倫理というのは元々存在している力ではないということにも触れたいと思います。本能ではない、つまりどこかにあるものではないということです。唐突ではが、自由によく似ています。選択の自由はわかりやすく、それが自由だと考えてしまいがたちですが、自由というのも、究極的な言い方をすれば、どこにもないものなのです(いつかこのことにも触れたいと思います)。

倫理というのは社会的に、公共の場にあるものではなく、そしてこれは特に大切なことなのですが、いかなる権力のもとにもなく、個人の意識の持ち方次第で作られるものだということです。つまり倫理は意識の産物で、意識が低ければ低い倫理がそこにあり、意識の高い人のもとには高い倫理があるということです。

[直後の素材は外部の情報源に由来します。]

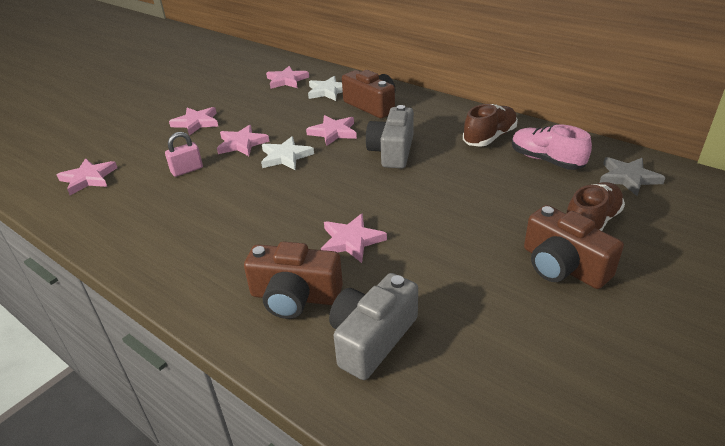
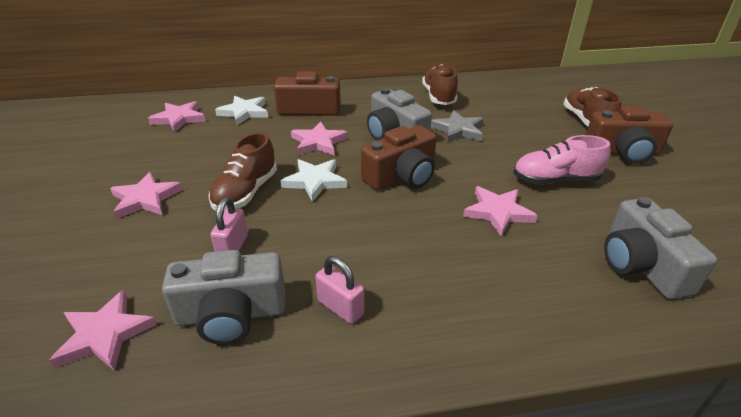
camera: 50 degrees left, 0 degrees up
pink star [217,125,270,156] -> brown shoe [208,132,277,211]
brown camera [244,241,343,319] -> brown camera moved to [361,125,437,190]
pink shoe [512,124,592,170] -> pink shoe moved to [513,135,611,184]
grey star [600,157,666,196] -> grey star moved to [431,110,484,143]
none -> grey camera [162,250,285,345]
none -> pink padlock [315,256,364,324]

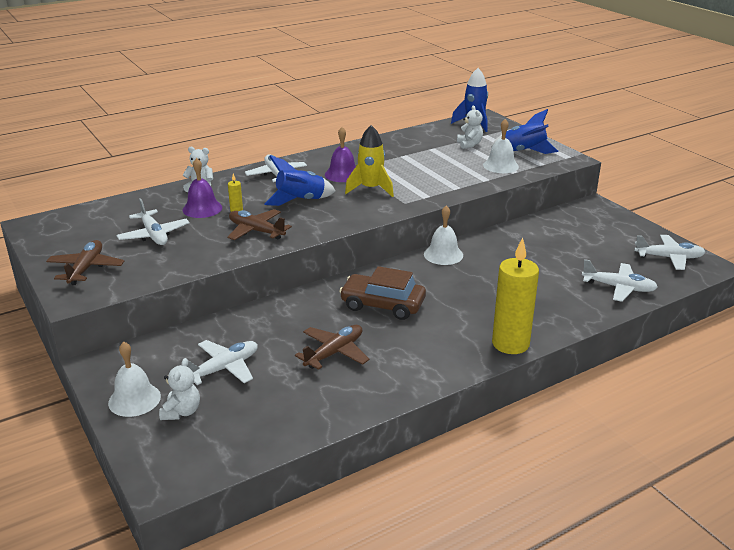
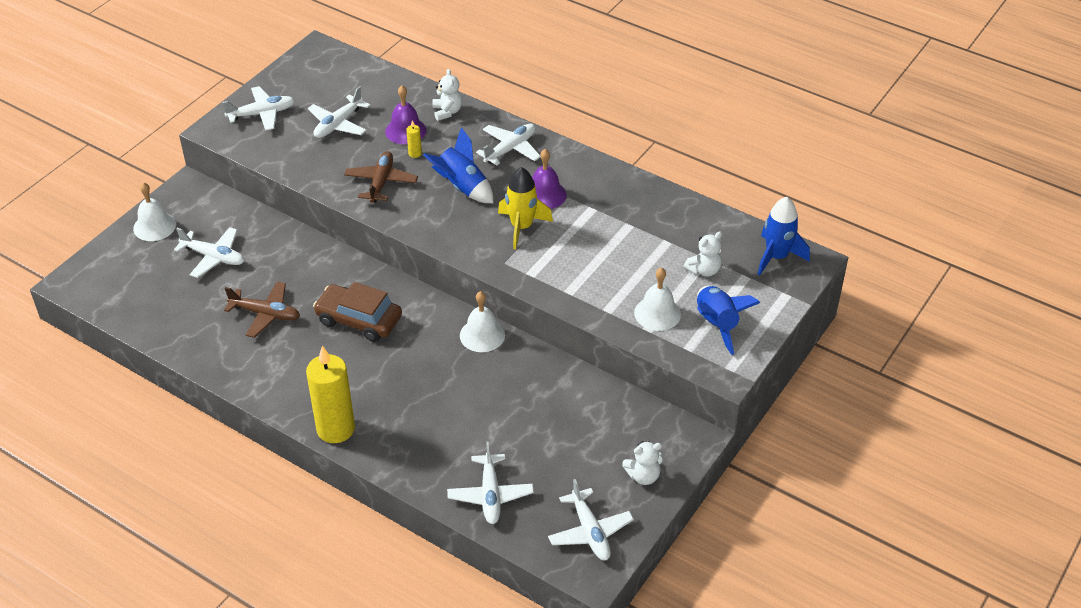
camera: 65 degrees right, 15 degrees up
brown plane [46,240,124,285] -> white plane [222,86,295,131]
white teddy bear [159,358,200,420] -> white teddy bear moved to [622,441,663,485]
brown car [339,266,426,320] -> brown car turned 60 degrees counterclockwise [313,282,402,342]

意識の高さというのは、自意識からどこまで解放されているのかということだと思っています。自意識から解放された意識は、そもそもは祝福されるべきものなのですが、ある意味では危険な状態に陥ることがあります。それは境界が消えて、自分がわからなくなってしまい、意識だけが無限に広がってゆくこともあるからです。

では倫理のための修練はどんなものなのかということですが、自意識をなくすこと、それが一番の近道のような気がします。